Provided information START

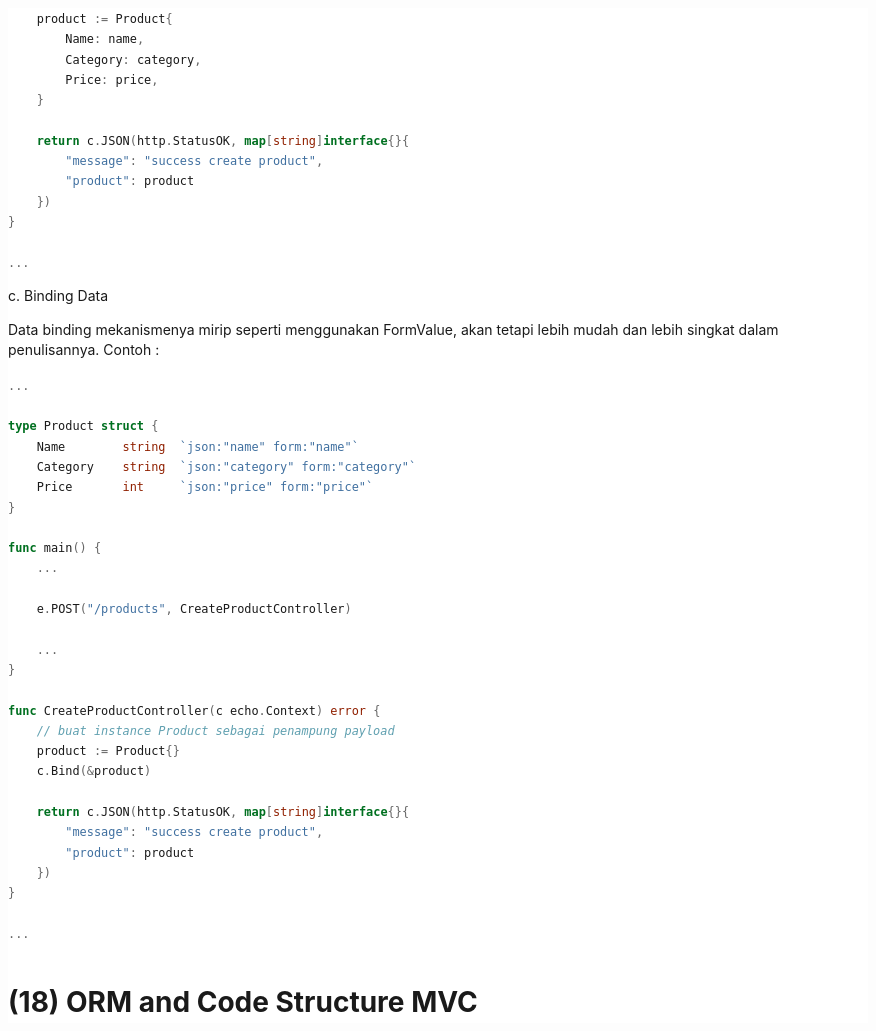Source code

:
 ```go
    product := Product{
        Name: name,
        Category: category,
        Price: price,
    }

    return c.JSON(http.StatusOK, map[string]interface{}{
        "message": "success create product",
        "product": product
    })
}

...
```

c. Binding Data

Data binding mekanismenya mirip seperti menggunakan FormValue, akan tetapi lebih mudah dan lebih singkat dalam penulisannya. Contoh :

```go
...

type Product struct {
    Name        string  `json:"name" form:"name"`
    Category    string  `json:"category" form:"category"`
    Price       int     `json:"price" form:"price"`
}

func main() {
    ...

    e.POST("/products", CreateProductController)

    ...
}

func CreateProductController(c echo.Context) error {
    // buat instance Product sebagai penampung payload
    product := Product{}
    c.Bind(&product)

    return c.JSON(http.StatusOK, map[string]interface{}{
        "message": "success create product",
        "product": product
    })
}

...
```

# (18) ORM and Code Structure MVC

Provided information END

▸ Task to carry out
A verbatim copy of the listing is required, with all pictures left out.

▸ Your solution
Source code

:
 ```go
    product := Product{
        Name: name,
        Category: category,
        Price: price,
    }

    return c.JSON(http.StatusOK, map[string]interface{}{
        "message": "success create product",
        "product": product
    })
}

...
```

c. Binding Data

Data binding mekanismenya mirip seperti menggunakan FormValue, akan tetapi lebih mudah dan lebih singkat dalam penulisannya. Contoh :

```go
...

type Product struct {
    Name        string  `json:"name" form:"name"`
    Category    string  `json:"category" form:"category"`
    Price       int     `json:"price" form:"price"`
}

func main() {
    ...

    e.POST("/products", CreateProductController)

    ...
}

func CreateProductController(c echo.Context) error {
    // buat instance Product sebagai penampung payload
    product := Product{}
    c.Bind(&product)

    return c.JSON(http.StatusOK, map[string]interface{}{
        "message": "success create product",
        "product": product
    })
}

...
```

# (18) ORM and Code Structure MVC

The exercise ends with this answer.